Cette épreuve inouïe a cependant des vertus : elle a réveillé la mémoire (oubliées les grandes épidémies du Moyen Âge, les crises économiques ; en être tout-puissant, l’« homme » pensait avoir dominé la nature) Elle a réveillé les solidarités ( devant l’épreuve générale, de partout les solidarités endormies ont combattu l’individualisme égoïste), éclairé sur la diversité des situations humaines et des inégalités, sur les in-certitudes scientifiques. Il nous faut aujourd’hui relever les défis qui se posent à l’humain : défi d’une mondialisation en crise, défi existentiel, politique, numérique, écologique, économique. Le danger, si on ne relève pas ces défis, est celui d’une grande régression intellectuelle, morale et démocratique.

 

Changer de Voie

Morin propose une voie et non une révolution (« les révolutions ont souvent produit une oppression contraire à leur mission d’émancipation ») une Voie politique–écologique–économique–sociale, qu’il a déjà détaillée en 2011 dans son livre La Voie***. Cette nouvelle voie nécessite une gouvernance de concertation (État, collectivité, citoyen), une démocratie participative, un éveil citoyen mais aussi, et de façon préalable, « une politique qui conjugue mondialisation et démondialisation, croissance et décroissance, développement et enveloppement. » Ces apparentes antinomies doivent pouvoir être des voies d’ouverture. Morin aime confronter des couples d’idées trop facilement opposées et qui trouvent leur aboutissement dans la complémentarité. On le voit dans la nature, c’est dans l’entraide et la coopération que les espèces cohabitent, que les biotopes s’épanouissent, que l’équilibre se constitue.

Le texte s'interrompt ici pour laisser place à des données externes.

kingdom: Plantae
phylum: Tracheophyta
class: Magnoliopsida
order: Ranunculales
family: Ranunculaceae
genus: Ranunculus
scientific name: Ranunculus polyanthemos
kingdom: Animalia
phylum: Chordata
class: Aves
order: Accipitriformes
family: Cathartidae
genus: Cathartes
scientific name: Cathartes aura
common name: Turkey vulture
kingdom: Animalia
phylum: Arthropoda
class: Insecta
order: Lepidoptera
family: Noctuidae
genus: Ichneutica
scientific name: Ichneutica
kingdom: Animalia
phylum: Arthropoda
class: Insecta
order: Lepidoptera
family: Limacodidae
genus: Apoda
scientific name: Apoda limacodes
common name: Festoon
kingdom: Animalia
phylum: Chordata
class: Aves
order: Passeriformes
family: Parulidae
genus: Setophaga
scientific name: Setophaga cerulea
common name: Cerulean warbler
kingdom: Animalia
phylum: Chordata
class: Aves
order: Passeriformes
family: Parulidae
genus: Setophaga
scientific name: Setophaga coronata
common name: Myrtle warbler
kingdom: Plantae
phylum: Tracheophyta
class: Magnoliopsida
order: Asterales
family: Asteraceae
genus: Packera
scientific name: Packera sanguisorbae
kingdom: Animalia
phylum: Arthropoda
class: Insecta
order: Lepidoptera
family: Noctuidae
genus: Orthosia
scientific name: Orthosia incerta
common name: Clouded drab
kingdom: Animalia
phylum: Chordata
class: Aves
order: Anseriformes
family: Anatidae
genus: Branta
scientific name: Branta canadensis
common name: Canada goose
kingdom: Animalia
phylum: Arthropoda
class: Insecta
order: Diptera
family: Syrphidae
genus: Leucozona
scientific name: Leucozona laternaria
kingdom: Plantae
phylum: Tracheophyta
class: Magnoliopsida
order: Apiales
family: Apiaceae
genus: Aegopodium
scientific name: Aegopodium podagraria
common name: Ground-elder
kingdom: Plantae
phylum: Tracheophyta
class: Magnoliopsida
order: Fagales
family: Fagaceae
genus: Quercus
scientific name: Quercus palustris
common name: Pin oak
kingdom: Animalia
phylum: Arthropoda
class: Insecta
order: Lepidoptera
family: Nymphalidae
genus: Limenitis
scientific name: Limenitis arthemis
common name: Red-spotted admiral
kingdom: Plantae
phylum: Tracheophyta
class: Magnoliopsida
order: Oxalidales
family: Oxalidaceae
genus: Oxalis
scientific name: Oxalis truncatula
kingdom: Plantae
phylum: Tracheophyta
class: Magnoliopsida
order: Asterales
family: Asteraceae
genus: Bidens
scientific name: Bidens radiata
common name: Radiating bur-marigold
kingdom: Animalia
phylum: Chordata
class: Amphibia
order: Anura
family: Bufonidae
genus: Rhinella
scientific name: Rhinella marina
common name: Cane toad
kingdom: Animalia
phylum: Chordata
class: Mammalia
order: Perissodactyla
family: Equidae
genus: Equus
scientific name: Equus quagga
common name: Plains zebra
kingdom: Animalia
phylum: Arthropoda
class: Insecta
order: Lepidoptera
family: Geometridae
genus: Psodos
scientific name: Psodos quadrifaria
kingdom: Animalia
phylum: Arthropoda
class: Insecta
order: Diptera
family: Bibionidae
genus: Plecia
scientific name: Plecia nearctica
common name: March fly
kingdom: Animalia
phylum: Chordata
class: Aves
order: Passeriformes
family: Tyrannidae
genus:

C’est un propos d’espérance que nous offre Edgar Morin avec sa très fine analyse de nos « faillances » et défaillances. On parlait autrefois de « faillance de cœur » quand le courage faisait défaut. C’est du courage aujourd’hui qu’il faut à l’humain pour s’engager dans cette nouvelle Voie.

 

Edgar Morin est aujourd’hui l’un des rares penseurs français ayant ce grand recul, dans le temps évidemment (lire ses incontournables mémoires : Les Souvenirs viennent à ma rencontre****), et surtout dans la réflexion à travers les outils qu’il a façonnés, notamment sa Méthode*****, pour nous permettre une réflexion juste sur l’objet complexe que représente l’humain dans son évolution sur-naturelle.